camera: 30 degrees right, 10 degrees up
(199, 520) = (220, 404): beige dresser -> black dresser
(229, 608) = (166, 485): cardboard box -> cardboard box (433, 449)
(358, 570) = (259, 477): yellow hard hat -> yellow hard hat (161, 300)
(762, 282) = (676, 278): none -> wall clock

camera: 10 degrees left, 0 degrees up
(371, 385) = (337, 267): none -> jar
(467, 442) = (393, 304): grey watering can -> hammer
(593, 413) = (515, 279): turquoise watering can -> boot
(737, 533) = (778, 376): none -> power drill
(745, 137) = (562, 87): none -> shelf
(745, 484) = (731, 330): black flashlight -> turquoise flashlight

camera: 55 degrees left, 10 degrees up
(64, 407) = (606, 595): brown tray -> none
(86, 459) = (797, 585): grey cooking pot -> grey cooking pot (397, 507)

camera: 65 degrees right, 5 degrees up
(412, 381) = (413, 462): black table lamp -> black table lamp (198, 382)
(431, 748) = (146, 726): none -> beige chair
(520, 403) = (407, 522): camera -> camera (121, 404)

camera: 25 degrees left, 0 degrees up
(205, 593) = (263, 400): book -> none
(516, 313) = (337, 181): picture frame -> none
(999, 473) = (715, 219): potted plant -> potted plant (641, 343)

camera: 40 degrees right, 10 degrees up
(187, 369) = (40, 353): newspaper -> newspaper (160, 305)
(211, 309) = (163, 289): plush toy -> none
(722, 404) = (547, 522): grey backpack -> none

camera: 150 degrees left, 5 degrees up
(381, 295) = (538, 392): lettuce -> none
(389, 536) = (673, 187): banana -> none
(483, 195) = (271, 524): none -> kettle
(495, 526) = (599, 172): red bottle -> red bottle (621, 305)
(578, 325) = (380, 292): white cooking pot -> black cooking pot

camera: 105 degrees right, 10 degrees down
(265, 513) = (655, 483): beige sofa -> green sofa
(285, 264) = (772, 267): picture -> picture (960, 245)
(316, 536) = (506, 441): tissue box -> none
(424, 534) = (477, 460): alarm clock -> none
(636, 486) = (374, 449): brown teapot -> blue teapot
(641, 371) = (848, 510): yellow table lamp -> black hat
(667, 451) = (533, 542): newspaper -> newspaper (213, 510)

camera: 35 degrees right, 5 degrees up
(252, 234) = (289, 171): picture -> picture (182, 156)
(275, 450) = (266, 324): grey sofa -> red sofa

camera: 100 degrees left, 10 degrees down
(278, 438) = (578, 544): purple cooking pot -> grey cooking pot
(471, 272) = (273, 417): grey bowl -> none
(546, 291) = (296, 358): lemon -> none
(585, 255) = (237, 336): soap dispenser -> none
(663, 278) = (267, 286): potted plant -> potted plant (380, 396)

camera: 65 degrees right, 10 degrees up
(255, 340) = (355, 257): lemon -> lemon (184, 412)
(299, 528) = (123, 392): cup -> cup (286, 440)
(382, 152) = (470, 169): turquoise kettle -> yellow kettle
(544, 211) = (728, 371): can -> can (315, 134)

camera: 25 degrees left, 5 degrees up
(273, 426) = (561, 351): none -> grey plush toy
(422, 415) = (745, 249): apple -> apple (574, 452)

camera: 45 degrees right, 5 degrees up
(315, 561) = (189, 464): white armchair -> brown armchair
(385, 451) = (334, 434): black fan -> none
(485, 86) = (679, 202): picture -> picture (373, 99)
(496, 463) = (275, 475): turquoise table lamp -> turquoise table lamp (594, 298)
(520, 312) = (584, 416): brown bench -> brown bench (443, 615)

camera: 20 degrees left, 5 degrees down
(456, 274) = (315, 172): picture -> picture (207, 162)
____________________
### Required action:
Every entry is to be repeated exactly as it stands.

### The completed task:
camera: 30 degrees right, 10 degrees up
(199, 520) = (220, 404): beige dresser -> black dresser
(229, 608) = (166, 485): cardboard box -> cardboard box (433, 449)
(358, 570) = (259, 477): yellow hard hat -> yellow hard hat (161, 300)
(762, 282) = (676, 278): none -> wall clock

camera: 10 degrees left, 0 degrees up
(371, 385) = (337, 267): none -> jar
(467, 442) = (393, 304): grey watering can -> hammer
(593, 413) = (515, 279): turquoise watering can -> boot
(737, 533) = (778, 376): none -> power drill
(745, 137) = (562, 87): none -> shelf
(745, 484) = (731, 330): black flashlight -> turquoise flashlight

camera: 55 degrees left, 10 degrees up
(64, 407) = (606, 595): brown tray -> none
(86, 459) = (797, 585): grey cooking pot -> grey cooking pot (397, 507)

camera: 65 degrees right, 5 degrees up
(412, 381) = (413, 462): black table lamp -> black table lamp (198, 382)
(431, 748) = (146, 726): none -> beige chair
(520, 403) = (407, 522): camera -> camera (121, 404)

camera: 25 degrees left, 0 degrees up
(205, 593) = (263, 400): book -> none
(516, 313) = (337, 181): picture frame -> none
(999, 473) = (715, 219): potted plant -> potted plant (641, 343)

camera: 40 degrees right, 10 degrees up
(187, 369) = (40, 353): newspaper -> newspaper (160, 305)
(211, 309) = (163, 289): plush toy -> none
(722, 404) = (547, 522): grey backpack -> none

camera: 150 degrees left, 5 degrees up
(381, 295) = (538, 392): lettuce -> none
(389, 536) = (673, 187): banana -> none
(483, 195) = (271, 524): none -> kettle
(495, 526) = (599, 172): red bottle -> red bottle (621, 305)
(578, 325) = (380, 292): white cooking pot -> black cooking pot

camera: 105 degrees right, 10 degrees down
(265, 513) = (655, 483): beige sofa -> green sofa
(285, 264) = (772, 267): picture -> picture (960, 245)
(316, 536) = (506, 441): tissue box -> none
(424, 534) = (477, 460): alarm clock -> none
(636, 486) = (374, 449): brown teapot -> blue teapot
(641, 371) = (848, 510): yellow table lamp -> black hat
(667, 451) = (533, 542): newspaper -> newspaper (213, 510)

camera: 35 degrees right, 5 degrees up
(252, 234) = (289, 171): picture -> picture (182, 156)
(275, 450) = (266, 324): grey sofa -> red sofa

camera: 100 degrees left, 10 degrees down
(278, 438) = (578, 544): purple cooking pot -> grey cooking pot
(471, 272) = (273, 417): grey bowl -> none
(546, 291) = (296, 358): lemon -> none
(585, 255) = (237, 336): soap dispenser -> none
(663, 278) = (267, 286): potted plant -> potted plant (380, 396)

camera: 65 degrees right, 10 degrees up
(255, 340) = (355, 257): lemon -> lemon (184, 412)
(299, 528) = (123, 392): cup -> cup (286, 440)
(382, 152) = (470, 169): turquoise kettle -> yellow kettle
(544, 211) = (728, 371): can -> can (315, 134)

camera: 25 degrees left, 5 degrees up
(273, 426) = (561, 351): none -> grey plush toy
(422, 415) = (745, 249): apple -> apple (574, 452)

camera: 45 degrees right, 5 degrees up
(315, 561) = (189, 464): white armchair -> brown armchair
(385, 451) = (334, 434): black fan -> none
(485, 86) = (679, 202): picture -> picture (373, 99)
(496, 463) = (275, 475): turquoise table lamp -> turquoise table lamp (594, 298)
(520, 312) = (584, 416): brown bench -> brown bench (443, 615)

camera: 20 degrees left, 5 degrees down
(456, 274) = (315, 172): picture -> picture (207, 162)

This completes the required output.